Many people may not consider sleep as an important factor for health but the sleep cycle has a very crucial role to play in health and wellness. Rest is equally important as being physically active throughout the day. A human body needs time to reinvigorate itself during the night. Therefore, health experts advise a minimum of 6-7 hours of undisturbed sleep for adults. Work and rest are two sides of the coin of health. Inadequate sleep or disturbed sleep or sleep deprivation has negative health impacts which can trigger lifelong issues such as asthma, insomnia, digestive problems, and neurological issues. Watch out for your sleep timing and improve if you do not want to put yourself to these health risks. To know how sleep and asthma are related, read ahead.
Can poor sleep cause asthma?
There are various triggers of asthma including long exposure to air pollution, dirt and dust particles. Anything that can potentially impact the functioning of your lungs and respiratory system is a potential trigger for asthma and other similar problems. As per researchers, sleep deprivation or not getting sufficient sleep can also trigger asthma. Poor sleep quality can trigger asthma symptoms in adolescents as well as adults. Since both of these categories are the ones most ignorant towards sleep. Millennials are always on their phones and gadgets, with zero interest in rest. This is why they are the maximum risk of sleep-related problems. The University of Pittsburg in the United States of America conducted a research to establish the link between sleep and asthma. Senior author Faith Luyster said, "Our study shows that adults with asthma are equally affected by too little (or sometimes too much) sleep.”
The Research Findings
The team analyzed the medical and lifestyle history of people who suffered from Asthma attacks. They found that short sleepers are at a greater risk as compared to normal sleepers and long sleepers. While the risk is about 59 percent in short sleepers, it is 45 and 51 percent in normal and long sleepers, respectively. Not just asthma but short sleepers were also found to have many health problems.

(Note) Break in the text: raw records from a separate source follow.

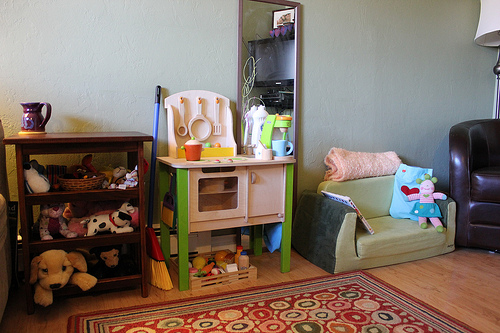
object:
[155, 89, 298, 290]
kitchen playset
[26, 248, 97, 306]
dog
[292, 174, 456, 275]
couch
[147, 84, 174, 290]
broom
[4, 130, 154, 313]
shelving unit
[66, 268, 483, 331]
rug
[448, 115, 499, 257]
couch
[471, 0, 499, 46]
lamp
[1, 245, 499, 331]
floor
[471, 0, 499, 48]
lamp shade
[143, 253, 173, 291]
thistles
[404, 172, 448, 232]
doll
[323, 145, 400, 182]
blanket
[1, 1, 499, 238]
wall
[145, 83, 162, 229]
handle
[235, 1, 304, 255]
mirror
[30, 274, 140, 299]
shelf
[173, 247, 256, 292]
crate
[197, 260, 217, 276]
play food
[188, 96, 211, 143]
cooking pan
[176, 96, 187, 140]
spoon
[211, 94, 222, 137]
spatula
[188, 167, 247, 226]
oven door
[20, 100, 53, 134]
cup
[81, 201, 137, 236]
stuffed animal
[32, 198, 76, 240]
stuffed animal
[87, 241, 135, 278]
stuffed animal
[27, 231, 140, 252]
shelf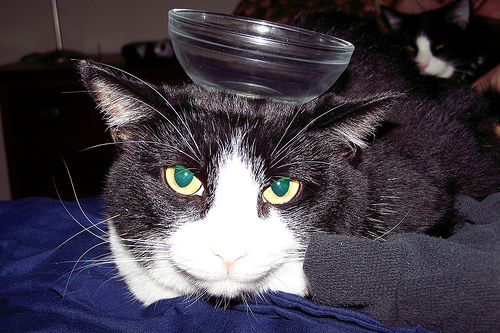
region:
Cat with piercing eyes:
[73, 60, 486, 324]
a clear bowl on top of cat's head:
[162, 8, 365, 116]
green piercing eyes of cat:
[160, 135, 312, 222]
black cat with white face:
[77, 45, 472, 312]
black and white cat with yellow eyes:
[387, 15, 492, 105]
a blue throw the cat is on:
[13, 190, 325, 331]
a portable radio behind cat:
[119, 32, 184, 83]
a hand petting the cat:
[474, 60, 499, 137]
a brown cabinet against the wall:
[13, 41, 132, 218]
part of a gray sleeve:
[314, 221, 498, 331]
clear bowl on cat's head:
[166, 8, 359, 99]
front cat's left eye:
[272, 173, 304, 207]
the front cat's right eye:
[162, 165, 207, 193]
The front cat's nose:
[207, 230, 259, 265]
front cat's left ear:
[314, 92, 409, 159]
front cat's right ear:
[83, 63, 173, 132]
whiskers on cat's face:
[50, 158, 110, 284]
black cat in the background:
[380, 3, 497, 75]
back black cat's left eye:
[432, 40, 450, 57]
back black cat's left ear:
[453, 3, 477, 33]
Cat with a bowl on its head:
[163, 20, 302, 93]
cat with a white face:
[155, 195, 287, 287]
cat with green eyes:
[154, 152, 304, 202]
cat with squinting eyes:
[386, 20, 475, 88]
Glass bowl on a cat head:
[158, 4, 327, 106]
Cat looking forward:
[52, 50, 377, 262]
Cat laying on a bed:
[111, 44, 371, 256]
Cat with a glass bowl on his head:
[132, 33, 321, 188]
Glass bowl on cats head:
[178, 32, 300, 117]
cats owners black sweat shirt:
[303, 190, 498, 331]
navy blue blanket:
[1, 184, 433, 331]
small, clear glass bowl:
[166, 7, 354, 103]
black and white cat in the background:
[378, 0, 499, 81]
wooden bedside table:
[1, 49, 193, 198]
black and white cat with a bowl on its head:
[51, 10, 491, 307]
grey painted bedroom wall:
[2, 0, 239, 202]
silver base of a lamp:
[38, 0, 93, 64]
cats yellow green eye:
[256, 173, 304, 209]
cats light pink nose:
[208, 244, 246, 274]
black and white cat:
[77, 50, 474, 307]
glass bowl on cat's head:
[160, 7, 350, 97]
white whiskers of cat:
[55, 155, 401, 283]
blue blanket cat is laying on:
[15, 197, 382, 330]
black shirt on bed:
[303, 212, 498, 329]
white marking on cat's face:
[153, 144, 298, 299]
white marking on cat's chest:
[104, 231, 311, 314]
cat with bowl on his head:
[66, 14, 498, 286]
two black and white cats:
[55, 9, 499, 310]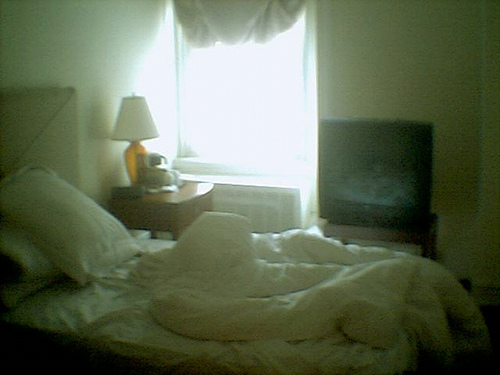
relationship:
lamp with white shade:
[110, 94, 158, 189] [110, 91, 161, 144]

The study published in the journal ‘Annals of Allergy, Asthma and Immunology’ surveyed over 1,300 adults with asthma complaints. They were then categorized as per the sleep hours on workdays and weekends. Adults were the most among short sleepers with increased chances of an asthma attack, dry cough and other respiratory issues.
Short sleepers also found to have a poor lifestyle with complaints of physical and mental health-related problems. Gailen D Marshall, Editor-in-Chief of the Journal said, "This study adds solid evidence to the practice of asthma patients discussing sleep issues with their allergist to help determine if they need to change their asthma plan to achieve adequate sleep as a component of overall good asthma management."